**Your goal**
Reply with every entry, repeated exactly as given.
============================================================
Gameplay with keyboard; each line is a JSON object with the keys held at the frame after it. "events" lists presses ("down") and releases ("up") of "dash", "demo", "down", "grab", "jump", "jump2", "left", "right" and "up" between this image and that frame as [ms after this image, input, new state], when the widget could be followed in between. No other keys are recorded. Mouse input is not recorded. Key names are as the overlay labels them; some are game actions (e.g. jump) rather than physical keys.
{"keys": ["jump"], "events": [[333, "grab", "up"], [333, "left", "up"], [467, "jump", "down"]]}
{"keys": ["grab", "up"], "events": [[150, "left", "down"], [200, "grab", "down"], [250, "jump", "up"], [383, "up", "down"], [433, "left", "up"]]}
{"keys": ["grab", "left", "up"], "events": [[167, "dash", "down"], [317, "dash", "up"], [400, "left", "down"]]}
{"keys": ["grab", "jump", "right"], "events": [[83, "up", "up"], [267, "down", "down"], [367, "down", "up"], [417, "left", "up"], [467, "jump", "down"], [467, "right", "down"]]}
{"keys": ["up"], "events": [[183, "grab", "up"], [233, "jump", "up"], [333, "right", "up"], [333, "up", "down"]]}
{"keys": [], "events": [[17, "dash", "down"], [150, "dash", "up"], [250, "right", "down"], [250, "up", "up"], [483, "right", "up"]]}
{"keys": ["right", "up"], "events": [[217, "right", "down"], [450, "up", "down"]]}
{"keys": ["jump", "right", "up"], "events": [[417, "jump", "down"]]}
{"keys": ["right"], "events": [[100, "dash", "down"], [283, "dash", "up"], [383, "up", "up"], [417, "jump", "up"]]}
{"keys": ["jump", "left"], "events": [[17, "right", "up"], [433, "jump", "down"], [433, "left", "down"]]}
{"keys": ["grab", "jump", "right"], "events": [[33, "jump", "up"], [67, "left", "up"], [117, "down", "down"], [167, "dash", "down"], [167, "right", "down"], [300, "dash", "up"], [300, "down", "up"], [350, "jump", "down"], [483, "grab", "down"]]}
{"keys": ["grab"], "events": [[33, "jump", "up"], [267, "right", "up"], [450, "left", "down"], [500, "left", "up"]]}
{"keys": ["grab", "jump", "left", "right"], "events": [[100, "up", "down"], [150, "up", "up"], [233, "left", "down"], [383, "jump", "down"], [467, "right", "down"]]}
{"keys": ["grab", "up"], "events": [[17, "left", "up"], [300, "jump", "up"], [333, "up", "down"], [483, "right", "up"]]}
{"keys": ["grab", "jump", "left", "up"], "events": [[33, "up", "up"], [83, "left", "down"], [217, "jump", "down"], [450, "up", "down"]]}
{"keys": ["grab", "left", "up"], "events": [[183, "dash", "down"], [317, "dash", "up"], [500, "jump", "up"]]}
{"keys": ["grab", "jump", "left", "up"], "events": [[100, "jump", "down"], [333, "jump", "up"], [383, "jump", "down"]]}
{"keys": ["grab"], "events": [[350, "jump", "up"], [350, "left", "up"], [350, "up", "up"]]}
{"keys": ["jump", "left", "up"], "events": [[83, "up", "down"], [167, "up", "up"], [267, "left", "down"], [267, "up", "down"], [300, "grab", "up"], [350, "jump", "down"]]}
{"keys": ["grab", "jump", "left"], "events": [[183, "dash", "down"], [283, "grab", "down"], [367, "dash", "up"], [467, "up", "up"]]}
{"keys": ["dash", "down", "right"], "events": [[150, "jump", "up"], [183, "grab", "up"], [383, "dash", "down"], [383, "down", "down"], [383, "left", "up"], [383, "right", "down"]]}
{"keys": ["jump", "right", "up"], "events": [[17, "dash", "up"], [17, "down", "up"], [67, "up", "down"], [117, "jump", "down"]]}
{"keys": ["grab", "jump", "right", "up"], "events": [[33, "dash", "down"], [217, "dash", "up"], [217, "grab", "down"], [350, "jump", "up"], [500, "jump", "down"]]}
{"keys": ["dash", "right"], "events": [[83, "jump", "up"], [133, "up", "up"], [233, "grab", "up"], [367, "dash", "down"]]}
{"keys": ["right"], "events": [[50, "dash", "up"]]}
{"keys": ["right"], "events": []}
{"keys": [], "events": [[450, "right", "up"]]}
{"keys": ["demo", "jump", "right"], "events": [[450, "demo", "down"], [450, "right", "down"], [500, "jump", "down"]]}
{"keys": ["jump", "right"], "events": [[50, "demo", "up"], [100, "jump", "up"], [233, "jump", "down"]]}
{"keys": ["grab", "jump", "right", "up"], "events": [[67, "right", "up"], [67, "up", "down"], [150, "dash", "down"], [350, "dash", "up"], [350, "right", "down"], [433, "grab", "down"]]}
============================================================
**Response area**
Gameplay with keyboard; each line is a JSON object with the keys held at the frame after it. "events" lists presses ("down") and releases ("up") of "dash", "demo", "down", "grab", "jump", "jump2", "left", "right" and "up" between this image and that frame as [ms after this image, input, new state], when the widget could be followed in between. No other keys are recorded. Mouse input is not recorded. Key names are as the overlay labels them; some are game actions (e.g. jump) rather than physical keys.
{"keys": ["jump"], "events": [[333, "grab", "up"], [333, "left", "up"], [467, "jump", "down"]]}
{"keys": ["grab", "up"], "events": [[150, "left", "down"], [200, "grab", "down"], [250, "jump", "up"], [383, "up", "down"], [433, "left", "up"]]}
{"keys": ["grab", "left", "up"], "events": [[167, "dash", "down"], [317, "dash", "up"], [400, "left", "down"]]}
{"keys": ["grab", "jump", "right"], "events": [[83, "up", "up"], [267, "down", "down"], [367, "down", "up"], [417, "left", "up"], [467, "jump", "down"], [467, "right", "down"]]}
{"keys": ["up"], "events": [[183, "grab", "up"], [233, "jump", "up"], [333, "right", "up"], [333, "up", "down"]]}
{"keys": [], "events": [[17, "dash", "down"], [150, "dash", "up"], [250, "right", "down"], [250, "up", "up"], [483, "right", "up"]]}
{"keys": ["right", "up"], "events": [[217, "right", "down"], [450, "up", "down"]]}
{"keys": ["jump", "right", "up"], "events": [[417, "jump", "down"]]}
{"keys": ["right"], "events": [[100, "dash", "down"], [283, "dash", "up"], [383, "up", "up"], [417, "jump", "up"]]}
{"keys": ["jump", "left"], "events": [[17, "right", "up"], [433, "jump", "down"], [433, "left", "down"]]}
{"keys": ["grab", "jump", "right"], "events": [[33, "jump", "up"], [67, "left", "up"], [117, "down", "down"], [167, "dash", "down"], [167, "right", "down"], [300, "dash", "up"], [300, "down", "up"], [350, "jump", "down"], [483, "grab", "down"]]}
{"keys": ["grab"], "events": [[33, "jump", "up"], [267, "right", "up"], [450, "left", "down"], [500, "left", "up"]]}
{"keys": ["grab", "jump", "left", "right"], "events": [[100, "up", "down"], [150, "up", "up"], [233, "left", "down"], [383, "jump", "down"], [467, "right", "down"]]}
{"keys": ["grab", "up"], "events": [[17, "left", "up"], [300, "jump", "up"], [333, "up", "down"], [483, "right", "up"]]}
{"keys": ["grab", "jump", "left", "up"], "events": [[33, "up", "up"], [83, "left", "down"], [217, "jump", "down"], [450, "up", "down"]]}
{"keys": ["grab", "left", "up"], "events": [[183, "dash", "down"], [317, "dash", "up"], [500, "jump", "up"]]}
{"keys": ["grab", "jump", "left", "up"], "events": [[100, "jump", "down"], [333, "jump", "up"], [383, "jump", "down"]]}
{"keys": ["grab"], "events": [[350, "jump", "up"], [350, "left", "up"], [350, "up", "up"]]}
{"keys": ["jump", "left", "up"], "events": [[83, "up", "down"], [167, "up", "up"], [267, "left", "down"], [267, "up", "down"], [300, "grab", "up"], [350, "jump", "down"]]}
{"keys": ["grab", "jump", "left"], "events": [[183, "dash", "down"], [283, "grab", "down"], [367, "dash", "up"], [467, "up", "up"]]}
{"keys": ["dash", "down", "right"], "events": [[150, "jump", "up"], [183, "grab", "up"], [383, "dash", "down"], [383, "down", "down"], [383, "left", "up"], [383, "right", "down"]]}
{"keys": ["jump", "right", "up"], "events": [[17, "dash", "up"], [17, "down", "up"], [67, "up", "down"], [117, "jump", "down"]]}
{"keys": ["grab", "jump", "right", "up"], "events": [[33, "dash", "down"], [217, "dash", "up"], [217, "grab", "down"], [350, "jump", "up"], [500, "jump", "down"]]}
{"keys": ["dash", "right"], "events": [[83, "jump", "up"], [133, "up", "up"], [233, "grab", "up"], [367, "dash", "down"]]}
{"keys": ["right"], "events": [[50, "dash", "up"]]}
{"keys": ["right"], "events": []}
{"keys": [], "events": [[450, "right", "up"]]}
{"keys": ["demo", "jump", "right"], "events": [[450, "demo", "down"], [450, "right", "down"], [500, "jump", "down"]]}
{"keys": ["jump", "right"], "events": [[50, "demo", "up"], [100, "jump", "up"], [233, "jump", "down"]]}
{"keys": ["grab", "jump", "right", "up"], "events": [[67, "right", "up"], [67, "up", "down"], [150, "dash", "down"], [350, "dash", "up"], [350, "right", "down"], [433, "grab", "down"]]}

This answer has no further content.